High alert in Kerala after blast threats

via Pioneer News Service | Thiruvananthapuram published on July 27, 2008

All district headquarters, vital installations, railway stations, bus stands, religious places, dams, etc in Kerala were on Sunday brought under tight security cover after a television channel in Bangalore receiving two calls threatening to carry out blasts in the State at 7 pm on Sunday. However, the threat failed to prove true but the police were not ready to return to complacence and would continue the unprecedented intense vigil across the State.
 
 

 
The caller, claiming to be based in Pakistan and calling himself a ‘Mujahiddeen’, threatened that Kerala would be the next victim after the serial blasts in Bangalore and Ahmedabad. The caller said bombs would go off in Kochi and Wayanad at 7.00 pm Sunday, throwing the entire police force in the State into unprecedented alertness. Police officials said this was perhaps the highest security alert the State had ever witnessed.
 

 
TV9 in Bangalore received one call at 8.40 pm on Saturday and the second call at 3.20 pm on Sunday from the same number – 091118809 – delivering the same threat information in a mixed communication in English and Hindi. The cyber cell of the Karnataka Police, in association with experts from Central Intelligence agencies, were on the effort to track the call and the primary assumption was that the caller had been using Internet telephony. The recording of the threat call on Sunday was forwarded to the Kerala Police.
 

 
The police were not ready to take the threat calls lightly just because the blasts did not occur at the threatened time. Officials said they did not want to relax as there was always the possibility of terror elements using diversionary tactics. They also said the calls could also been part of an effort by some group to assess the response capacity of the security agencies to extremist threat situations.
 

 
“It could be a hoax. But it could well be a ‘blank’ dry run. In a sense, the elements could have achieved their limited goal – if they are for real – of assessing our response power and the way warnings are received here,” said an official.

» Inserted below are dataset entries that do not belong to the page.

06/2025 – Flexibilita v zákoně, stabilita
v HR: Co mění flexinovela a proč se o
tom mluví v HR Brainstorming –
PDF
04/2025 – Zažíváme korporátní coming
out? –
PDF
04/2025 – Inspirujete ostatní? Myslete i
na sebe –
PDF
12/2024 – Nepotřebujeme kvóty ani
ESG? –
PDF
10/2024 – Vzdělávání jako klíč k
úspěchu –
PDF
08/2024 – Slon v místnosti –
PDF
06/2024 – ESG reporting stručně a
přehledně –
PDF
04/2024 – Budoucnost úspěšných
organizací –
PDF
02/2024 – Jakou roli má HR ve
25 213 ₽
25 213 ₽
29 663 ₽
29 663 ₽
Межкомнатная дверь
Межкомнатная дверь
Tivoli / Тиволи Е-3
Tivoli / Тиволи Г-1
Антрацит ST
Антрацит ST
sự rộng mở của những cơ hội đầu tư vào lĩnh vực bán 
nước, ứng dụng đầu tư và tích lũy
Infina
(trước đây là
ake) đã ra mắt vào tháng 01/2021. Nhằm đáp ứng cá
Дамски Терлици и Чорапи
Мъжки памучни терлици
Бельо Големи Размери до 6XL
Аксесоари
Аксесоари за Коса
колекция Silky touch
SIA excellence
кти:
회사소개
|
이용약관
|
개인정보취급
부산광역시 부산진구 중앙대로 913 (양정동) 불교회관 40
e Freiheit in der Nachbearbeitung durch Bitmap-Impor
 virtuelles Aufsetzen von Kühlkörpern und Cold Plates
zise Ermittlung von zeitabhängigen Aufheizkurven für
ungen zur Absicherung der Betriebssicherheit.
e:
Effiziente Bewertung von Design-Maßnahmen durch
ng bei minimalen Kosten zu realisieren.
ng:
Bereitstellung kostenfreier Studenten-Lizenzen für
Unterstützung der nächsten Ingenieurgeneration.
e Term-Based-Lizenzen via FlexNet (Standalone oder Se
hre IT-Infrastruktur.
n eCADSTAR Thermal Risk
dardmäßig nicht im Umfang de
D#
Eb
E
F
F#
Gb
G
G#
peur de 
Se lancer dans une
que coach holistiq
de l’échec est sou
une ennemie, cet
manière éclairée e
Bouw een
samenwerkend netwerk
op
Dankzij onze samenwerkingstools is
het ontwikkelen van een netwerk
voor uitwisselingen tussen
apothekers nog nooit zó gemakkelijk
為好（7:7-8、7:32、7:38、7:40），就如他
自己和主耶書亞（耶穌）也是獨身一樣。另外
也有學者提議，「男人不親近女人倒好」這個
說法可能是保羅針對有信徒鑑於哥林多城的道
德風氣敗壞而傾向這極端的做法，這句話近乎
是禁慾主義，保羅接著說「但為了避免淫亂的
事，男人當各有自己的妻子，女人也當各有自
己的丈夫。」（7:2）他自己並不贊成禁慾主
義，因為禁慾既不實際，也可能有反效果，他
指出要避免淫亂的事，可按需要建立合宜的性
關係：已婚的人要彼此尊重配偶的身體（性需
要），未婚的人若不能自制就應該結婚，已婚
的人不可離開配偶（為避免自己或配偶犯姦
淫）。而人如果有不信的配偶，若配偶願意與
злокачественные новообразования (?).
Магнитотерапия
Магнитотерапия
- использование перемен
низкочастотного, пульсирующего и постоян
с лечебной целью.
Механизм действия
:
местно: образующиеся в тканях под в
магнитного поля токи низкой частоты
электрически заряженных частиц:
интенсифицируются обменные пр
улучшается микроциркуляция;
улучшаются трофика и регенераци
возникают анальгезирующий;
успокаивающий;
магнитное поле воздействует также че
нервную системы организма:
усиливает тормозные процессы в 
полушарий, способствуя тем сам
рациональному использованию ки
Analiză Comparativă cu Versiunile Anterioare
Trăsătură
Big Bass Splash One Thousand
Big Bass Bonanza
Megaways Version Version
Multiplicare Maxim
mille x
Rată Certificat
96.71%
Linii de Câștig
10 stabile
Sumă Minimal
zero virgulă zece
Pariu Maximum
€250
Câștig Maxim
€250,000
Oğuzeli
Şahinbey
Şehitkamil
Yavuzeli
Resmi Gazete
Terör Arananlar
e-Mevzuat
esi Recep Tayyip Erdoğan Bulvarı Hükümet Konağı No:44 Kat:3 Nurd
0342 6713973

Home Minister Kodiyeri Balakrishnan reassured the people that there was no need for panic as the State police was prepared and equipped to meet any emergency. He appealed all to avoid falling victims to rumours and to forward information about any suspicious-looking substances or persons to the nearest police stations. After a meeting of top officials here in the wake of the threat calls, Director General of Police Raman Srivastava also said that there was no reason for fear for he had full confidence in the State police and the people of the State.
 

 
“We are taking everything seriously and nothing lightly. But I must say that there is no need for panic. We are equipped to meet any emergency,” he said. After an hour elapsed from the time mentioned in the threat calls, top cops said they were not calling off the high-alert security level. They said nothing could be left to chance and added the security would be stepped up further plugging any possible leaks at any place.
 

 
Bomb and dog squads held search-and-sweep exercises at all vital installations including the State Secretariat in the capital, the three airports, all major railway stations, IT facilities, commercial establishments, temples like those in Guruvayur and Sabarimala and major dams like Idukki and Mullappeiryar. Police personnel, equipped with modern scanning instruments and communication implements, were posted in sufficient numbers at all points thought to be vulnerable. A bomb-like substance with batteries and connection wires was recovered from the Kannur railway station in the search operation.
 

 
Night shows were canceled in almost all major cities and towns, particularly in Kochi, Kozhikode and Thrissur. Police personnel were continuing search even late at night at all points thought to be vulnerable, like bridges, railway track junctions, beaches, parks, etc. Officials said the security arrangements would continue till further orders.
 

 
All entry points at borders with the neighbouring States were put under maximum security cover with intense inspection of every incoming vehicles. Border towns also were put under surveillance. Police checks were also engaged at several towns and on the highways.
 

 
Kerala had been projected as a risk region after the arrest of SIMI operatives Yahya Khan alias Kammukkutty in Karnataka and Abdul Shibli in Indore, both belonging to Kerala, in March last. The police had been taking particular care to check the vehicles coming into the State from neighbouring states, especially Karnataka, after the arrest of these persons. Thee were strong apprehensions that SIMI and other extremist organizations were recruiting young IT and engineering professionals from Kerala into their folds with the particular intention of spreading their tentacles to areas in the State with concentration of people belonging to a particular community.